Tax war and the fate principle

By ETCO

Author: Everardo Maciel

Source: Gazeta Mercantil, 27/11/2008

The ill-fated tax “reform” project, pending before the Chamber of Deputies, is an expanded reprint of old misunderstandings and myths. It insists on dealing with constitutional problems that could be resolved by infraconstitutional rules and adds matters that should never be included in the constitutional text.



The Brazilian Constitution often aims to be a regulation. Intends to discipline from interest rates to the mandatory retirement age of civil servants. The tax “reform” project reinforces this unusual characteristic, by fixing, among other aberrations, tax rates. It is clear that the space for thriving Lilliputian leadership is still immense.




Fiscal war is a theme that has supported recurrent crusades of hypocrisy, whose objectives are in general opposed to those that are proclaimed. This time, a poor explanation was added: tax wars only exist because of the possibility of transferring the respective tax benefits from one state to another, through the interstate ICMS rates. Based on this hypothesis, the destination principle is outlined, which consists of reducing interstate rates to zero. Those who defend this theoretical construction argue that there would no longer be a fiscal war because there would be a loss of interest by companies in granting the benefit. Ledo mistake. No state provides a tax incentive to harm others, but to take advantage of itself. No company claims tax favors solely because of the interstate market, just as it almost never refuses them.




The destiny principle is not a new thesis. It is necessary to investigate, however, the reasons why it was not accepted by the creators of the reform of the sixties, nor by those who succeeded them in the formulation of fiscal policy. Reducing the interstate tax rate to zero, as predicted by that principle, increases the propensity to withhold tax due to the great difference that will happen in relation to the tax rate on internal operations. These operations will easily “convert” into interstates. Do not say that instruments such as electronic invoices will be able to stop this propensity. The Spaniards remind us that “hecha la ley, hecha la trampa”. Tax evasion is an opportunistic phenomenon. When the advantage of illicit practice is great, no control is able to stop it. This is a known story.




Reduction to zero, on the other hand, transfers interest in taxpayers' interstate operations to the destination states, since they will in no way contribute to the home state. In such cases, the taxpayer may be subject to inspection by States in which he does not carry out activities. We will thus have ingeniously instituted, at the same time, the tourist activity in the tax administration and the tax hell for the taxpayers.




The adoption of the destination principle imposes, in interstate commerce, losses for net exporting states and gains for others. The winners will not even be grateful for the resources that, as economist Raul Velloso rightly points out, will be voraciously consumed by current expenses; losers will demand federal compensation to be financed ineluctably by increasing the tax burden. An endless dispute is also being built on the amount of these compensations, as has been the case with the Kandir Law, which takes care, among other aspects, to cover state losses as a result of exemption from exports of raw materials and semi-manufactured products.

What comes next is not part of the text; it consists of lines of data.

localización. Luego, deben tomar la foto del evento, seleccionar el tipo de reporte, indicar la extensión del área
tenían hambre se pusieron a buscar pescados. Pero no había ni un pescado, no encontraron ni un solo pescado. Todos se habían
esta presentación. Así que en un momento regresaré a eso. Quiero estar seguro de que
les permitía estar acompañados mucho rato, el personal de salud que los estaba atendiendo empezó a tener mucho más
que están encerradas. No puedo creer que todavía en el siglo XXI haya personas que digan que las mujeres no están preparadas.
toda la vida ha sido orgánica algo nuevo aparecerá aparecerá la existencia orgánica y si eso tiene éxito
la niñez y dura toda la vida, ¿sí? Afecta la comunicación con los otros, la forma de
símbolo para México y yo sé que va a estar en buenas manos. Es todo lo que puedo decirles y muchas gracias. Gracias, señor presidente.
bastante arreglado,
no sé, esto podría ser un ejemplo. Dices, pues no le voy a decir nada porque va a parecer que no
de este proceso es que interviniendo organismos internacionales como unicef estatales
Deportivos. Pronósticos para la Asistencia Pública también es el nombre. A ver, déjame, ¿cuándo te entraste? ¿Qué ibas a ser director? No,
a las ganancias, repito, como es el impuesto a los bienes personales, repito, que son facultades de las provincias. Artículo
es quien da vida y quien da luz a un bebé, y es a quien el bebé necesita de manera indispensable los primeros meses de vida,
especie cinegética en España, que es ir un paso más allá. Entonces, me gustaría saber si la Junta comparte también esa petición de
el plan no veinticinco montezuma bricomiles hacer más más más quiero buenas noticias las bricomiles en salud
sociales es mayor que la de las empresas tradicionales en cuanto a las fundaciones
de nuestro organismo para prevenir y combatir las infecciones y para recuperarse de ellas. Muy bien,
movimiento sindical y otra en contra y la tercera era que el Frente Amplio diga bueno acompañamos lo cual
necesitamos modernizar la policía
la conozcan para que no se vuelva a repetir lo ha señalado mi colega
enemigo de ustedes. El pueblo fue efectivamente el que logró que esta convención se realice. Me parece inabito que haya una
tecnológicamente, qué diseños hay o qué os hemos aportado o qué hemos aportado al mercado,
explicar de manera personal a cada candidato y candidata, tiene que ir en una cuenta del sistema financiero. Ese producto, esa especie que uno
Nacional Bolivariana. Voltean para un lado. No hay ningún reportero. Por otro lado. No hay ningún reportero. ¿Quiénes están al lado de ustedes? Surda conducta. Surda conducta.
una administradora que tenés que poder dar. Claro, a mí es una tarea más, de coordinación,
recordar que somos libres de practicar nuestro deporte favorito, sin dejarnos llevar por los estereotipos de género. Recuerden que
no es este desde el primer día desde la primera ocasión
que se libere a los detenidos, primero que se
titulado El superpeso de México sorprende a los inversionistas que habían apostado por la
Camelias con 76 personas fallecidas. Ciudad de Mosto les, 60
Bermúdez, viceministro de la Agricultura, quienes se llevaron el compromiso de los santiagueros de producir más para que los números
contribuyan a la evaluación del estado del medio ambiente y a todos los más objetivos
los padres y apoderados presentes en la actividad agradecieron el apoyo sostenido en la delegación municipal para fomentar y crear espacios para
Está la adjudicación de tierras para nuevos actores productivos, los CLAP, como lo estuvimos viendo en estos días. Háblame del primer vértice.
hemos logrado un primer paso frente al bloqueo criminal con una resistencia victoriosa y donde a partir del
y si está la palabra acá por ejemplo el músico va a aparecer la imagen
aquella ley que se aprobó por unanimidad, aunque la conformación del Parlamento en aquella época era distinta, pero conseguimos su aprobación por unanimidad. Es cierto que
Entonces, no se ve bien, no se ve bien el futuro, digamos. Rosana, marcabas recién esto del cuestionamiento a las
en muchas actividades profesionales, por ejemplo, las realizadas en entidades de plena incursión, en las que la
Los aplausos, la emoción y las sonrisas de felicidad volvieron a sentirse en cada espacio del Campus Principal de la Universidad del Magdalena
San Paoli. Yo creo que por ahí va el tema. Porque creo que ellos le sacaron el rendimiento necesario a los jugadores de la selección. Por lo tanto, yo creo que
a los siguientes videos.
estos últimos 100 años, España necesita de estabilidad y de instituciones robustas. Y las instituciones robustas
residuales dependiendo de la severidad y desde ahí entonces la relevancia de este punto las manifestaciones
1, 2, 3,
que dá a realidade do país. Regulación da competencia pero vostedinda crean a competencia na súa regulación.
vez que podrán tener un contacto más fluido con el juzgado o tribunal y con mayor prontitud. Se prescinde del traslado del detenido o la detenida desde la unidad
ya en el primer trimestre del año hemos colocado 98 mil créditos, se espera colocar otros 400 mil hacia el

The last victim of the destiny principle apostolate is the taxpayer who has a significant volume of interstate operations. Without debits to offset the credits constituted in internal operations, it will inevitably accumulate a mountain of credits without liquidity, in complete disagreement with the alleged non-cumulative ICMS. The idea of ​​recommending to these taxpayers that they seek monthly tax refunds from the tax offices to reimburse overpaid taxes can be described as dangerously naive.




Tax war exists because applicable law is not complied with - in this case, Complementary Law No. 24, 1975. It is true that these rules demand modernization. However, nothing that cannot be achieved through modest changes in the complementary law. Tax war is the legitimate daughter of illegality.
In order to “compensate” for the illegally practiced illegality, the substitute of the tax “reform” project proposes to create a regional development fund to be financed with an increase in the tax burden, to validate the incentives granted illegally and to preserve them (unless rejected by an absolute majority) States) and, finally, to extend the Manaus Free Trade Zone until 2033 (!), which in practice means to perpetuate benefits instituted by the military governments and constitutionalized in the 1988 Charter.




As I am still a devotee of rationality, I have not lost hope that the National Congress will protect us from this dismal tax “marolinha”.